[Saved entries]
============================================================
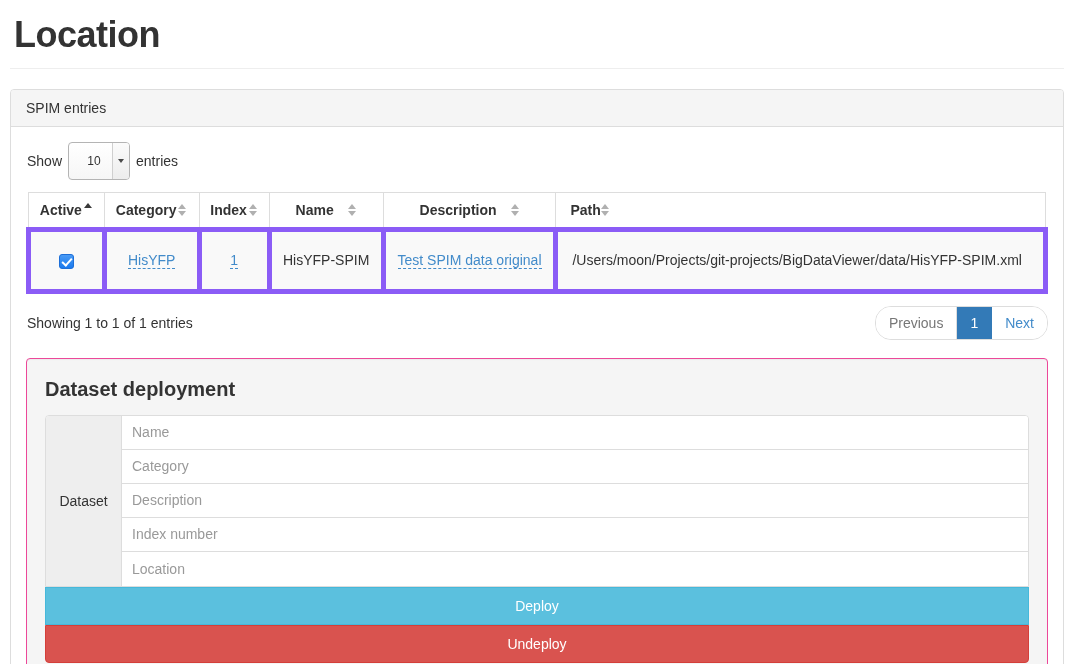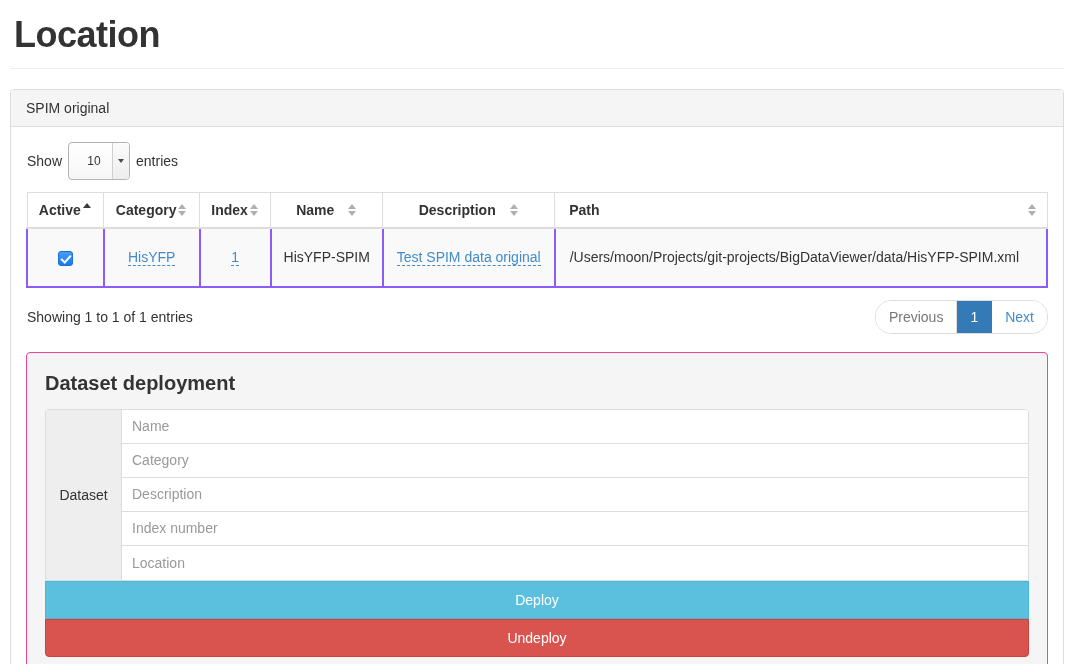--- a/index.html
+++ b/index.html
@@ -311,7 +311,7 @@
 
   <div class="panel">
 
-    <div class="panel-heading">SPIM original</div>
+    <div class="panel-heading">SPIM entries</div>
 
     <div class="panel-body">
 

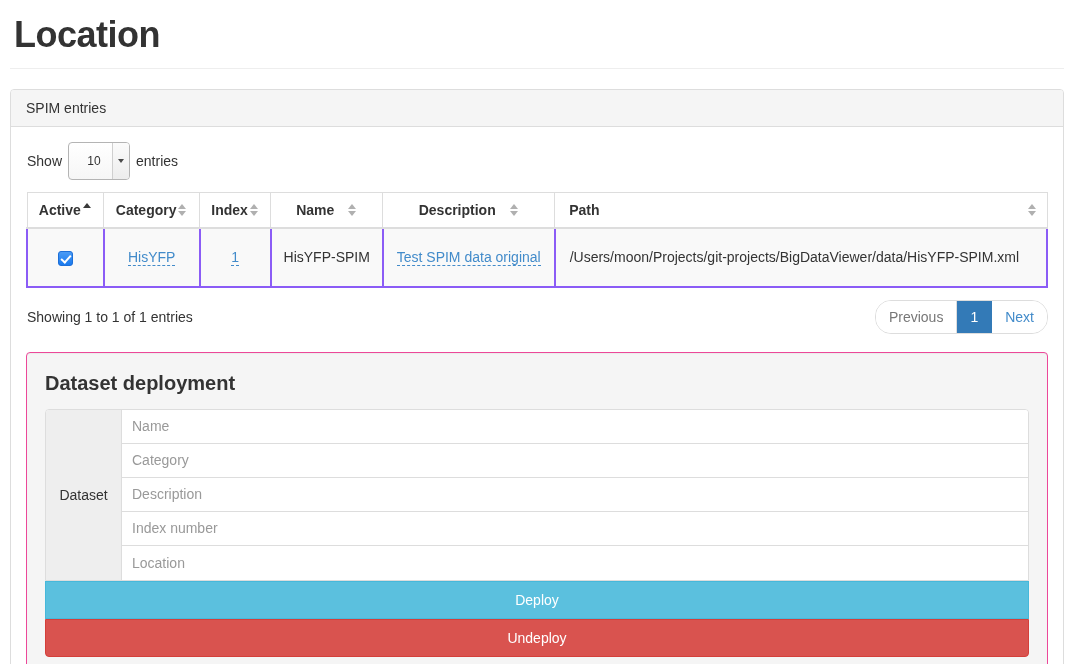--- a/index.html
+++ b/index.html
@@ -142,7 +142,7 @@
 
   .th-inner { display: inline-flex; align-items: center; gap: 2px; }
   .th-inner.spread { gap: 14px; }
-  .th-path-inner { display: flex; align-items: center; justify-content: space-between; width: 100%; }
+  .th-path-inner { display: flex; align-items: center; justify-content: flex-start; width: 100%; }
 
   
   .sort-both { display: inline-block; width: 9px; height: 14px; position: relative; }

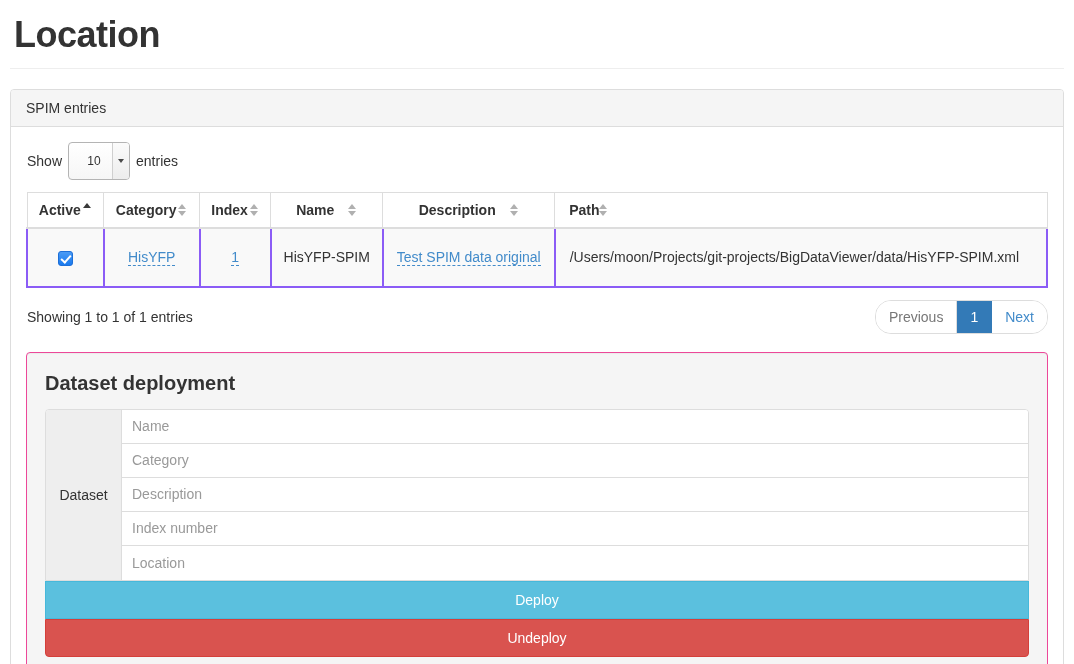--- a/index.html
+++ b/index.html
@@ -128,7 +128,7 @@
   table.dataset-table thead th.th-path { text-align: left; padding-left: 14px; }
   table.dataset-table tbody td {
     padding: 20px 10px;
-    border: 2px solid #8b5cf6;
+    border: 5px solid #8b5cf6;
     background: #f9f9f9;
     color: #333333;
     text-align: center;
============================================================
Task item: Reproduce the final stretch of the data above: every line from the one holding "table.dataset-table thead th.th-path" through the end, inclusive, exactly as written and nothing else.

Task output:
   table.dataset-table thead th.th-path { text-align: left; padding-left: 14px; }
   table.dataset-table tbody td {
     padding: 20px 10px;
-    border: 2px solid #8b5cf6;
+    border: 5px solid #8b5cf6;
     background: #f9f9f9;
     color: #333333;
     text-align: center;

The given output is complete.